Siria: frontiere calde con Turchia e Libano

Il Presidente Bashar al-Assad promulga una nuova legge antiterrorismo e, attraverso il quotidiano turco Cumhuriyet, esprime il suo rammarico per il caccia turco abbattuto dalla contraerea siriana.

Le Road Map fino a ora sono servite poco in Medio Oriente. E quella proposta sabato scorso a Ginevra da Kofi Annan durante la riunione del ‘Gruppo d’azione sulla Siria’ sembra seguire la scia delle altre. Kofi Annan giudica ‘imperativo’ il cessate il fuoco in Siria per guidare la transizione politica. Scontato. Ma in tutto il Paese continuano gli scontri e i bombardamenti. Le poche e-mail che mi arrivano ancora esprimono incertezza, dubbi, paure.

L’accordo di Ginevra sulla Siria è vago. Ambiguo. Secondo gli Stati Uniti,apre la strada all’era post Assad”, mentre per la Russia e Cina “spetta ai siriani scegliere il proprio futuro. Il testo non è abbastanza concreto “per avviare un’azione reale e immediata“. Lo ha dichiarato anche Bassma Kodmani, portavoce del CNS (Consiglio nazionale siriano) principale raggruppamento dell’opposizione. Opposizione, d’altra parte, sempre più divisa.

Alla riunione che si è svolta ieri al Cairo non hanno partecipato infatti l’Esercito siriano Libero e altri gruppi di ribelli. Si conferma quindi la spaccatura fra il direttivo del CNS basato all’estero, in Turchia, e il braccio operativo in Siria. I ‘contestatori’ non si sono trovati d’accordo con il programma della Conferenza del Cairo perché “non contemplava la richiesta di un intervento militare internazionale e di zone-cuscinetto protette, corridoi umanitari, no-fly zone per i ribelli”. I due gruppi non sono ancora riusciti a trovare un’intesa su un comando unico, né una strategia unica. Divisioni, accuse reciproche. Un clima ben diverso da quello evocato durante il summit di Ginevra.

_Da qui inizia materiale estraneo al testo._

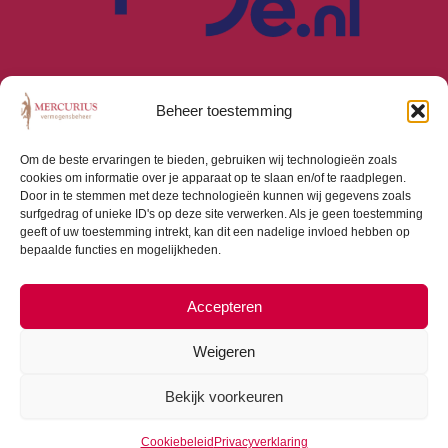
Beheer toestemming
Om de beste ervaringen te bieden, gebruiken wij technologieën zoals
cookies om informatie over je apparaat op te slaan en/of te raadplegen.
Algemene Voorwaarden
Door in te stemmen met deze technologieën kunnen wij gegevens zoals
Privacyverklaring
surfgedrag of unieke ID's op deze site verwerken. Als je geen toestemming
Cookiebeleid (EU)
geeft of uw toestemming intrekt, kan dit een nadelige invloed hebben op
bepaalde functies en mogelijkheden.
Consumentenbrief
Beloningsbeleid
Beleggingsbeleid
Accepteren
Weigeren
Bekijk voorkeuren
Copyright © 2026 Mercurius Vermogensbeheer |
Webdesign door
Dialogue Junction
Cookiebeleid
Privacyverklaring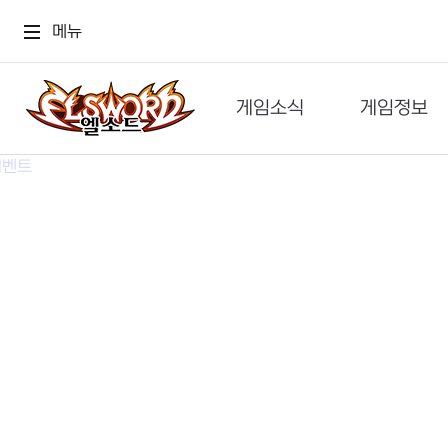
메뉴
게임소식
게임정보
공지사항
세계관
GM메가폰
캐릭터
이벤트 & 캐시샵
가이드
보도자료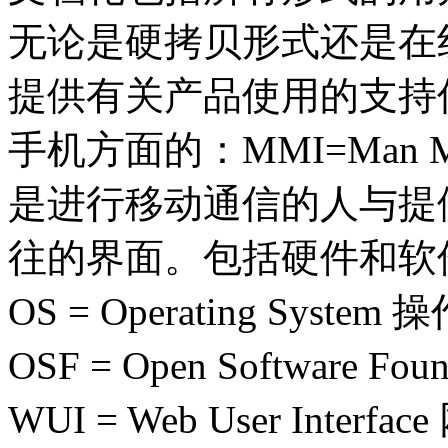
无论是硬拷贝形式还是在
提供有关产品使用的支持
手机方面的：MMI=Man Mac
是进行移动通信的人与提
往的界面。包括硬件和软
OS = Operating System
OSF = Open Software 
WUI = Web User Inte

Intanto il Presidente Bashar, con l’intervista di oggi al quotidiano turco Cumhuriyet, assicura che “non era nelle sue intenzioni la distruzione del caccia turco lo scorso 22 giugno da parte della contraerea siriana. Un incidente. E assicura che “non permetterà che la tensione politica tra Ankara e Damasco degeneri in un conflitto aperto. Le parole sembrano un tentativo di calmare le acque. Infatti dopo l’episodio si sono verificate schermaglie al confine tra caccia turchi ed elicotteri siriani. Secondo fonti militari turche sei Jet F-16 di Ankara hanno dovuto alzarsi in volo perché elicotteri siriani si erano avvicinati al confine. Problemi anche alla frontiera con il Libano. Fonti della sicurezza a Beirut hanno dichiarato che “due agenti di polizia siriani sono stati feriti a Al Hejrn da un razzo lanciato dal territorio libanese. E che in seguito all’incidente i siriani hanno sconfinato per dare la caccia ai responsabili”.

Intanto l’agenzia di stampa ufficiale siriana Sana ha reso noto che il Presidente Bashar al Assad ha promulgato tre nuove leggi anti-terrorismo. In sintesi il testo prevede che venga considerato atto di terrorismo qualsiasi azione volta a creare uno stato di terrore tra la popolazione e a destabilizzare la sicurezza del Paese, ad arrecare danno alle infrastrutture dello Stato.

A più di un anno dall’inizio della crisi in Siria, costata la vita a migliaia di persone, la diplomazia internazionale è in stallo nonostante le dichiarazioni ottimistiche. L’Opposizione discute e non trova un accordo. L’unica voce presente sembra, purtroppo, quella delle armi.